One additional item to consider is the effect what your using has on butyl rubber which is the waterproof part of the top. Degreaser on rubber=bad and who knows what tent waterproofer does..i don't and I doubt the maker does since it's designed to go on canvas not rubber.


.

hmmm ..somebody took a class in convertible top cleaning :P All very good points though



.

o2bnme Mon Aug 14, 2006 8:44 am

Has anyone used the 303 Aero products on the VW's? I was thinking this would be a good application for their products.

http://www.303warehouse.com/

They have a fabric top cleaner product. Does anyone know if this is safe for a Super Beetle? I have a white top, so I'll constantly be cleaning it, I figure.

I've used their vinyl protectant products for years and love them.

karma_gal Mon Jan 09, 2012 2:34 pm

Sorry, I didn't realize I never gave the name of the product I used to waterproof the top.

It is called CampDry or TentDry and is produced by Kiwi (as in the shoe care folks). It comes in a spray can and just about one can will do a single layer on the top. I tend to do 4 layers (just to be safe) and seal it once a year before Winter rains and after a scrub down. Scroll down for the washing instructions and tape-off instructions to respray the top.

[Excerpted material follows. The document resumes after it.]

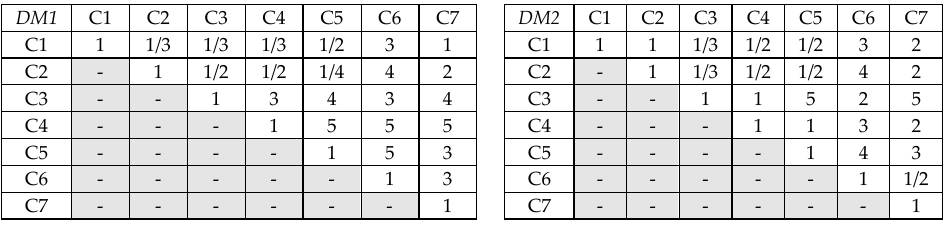
Figure 6. Results of DEMATEL application — group context .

Last I found this product it was at a sporting goods store which since went out of biz. Might have to go to producer to find availability or call around to your sporting good stores (I kept checking the shoe sections to see if it was there to no avail).

This stuff works great (when sprayed on top it will make it a little darker as if fabric has been misted with water) but no significant change. Give it plenty of airflow to dry then do next layer.

Hope that helps canvas top folks.

PS. Be careful about using rubber preserver products on window rubber that will color. I stupidly used Meguiar's (sp?) "back to black" on the window rubber and ended up with black spots on top when I'd folded it back and stored it down for a while. Now, I put a plastic bag between the window rubber and top when folded to ensure I don't have to get the black out of the top when scrubbing. Ended up using some high grade alcohol to get the coloring out and not all successfully, wasn't going to take a chance on bleaching to the top and soaps weren't cutting.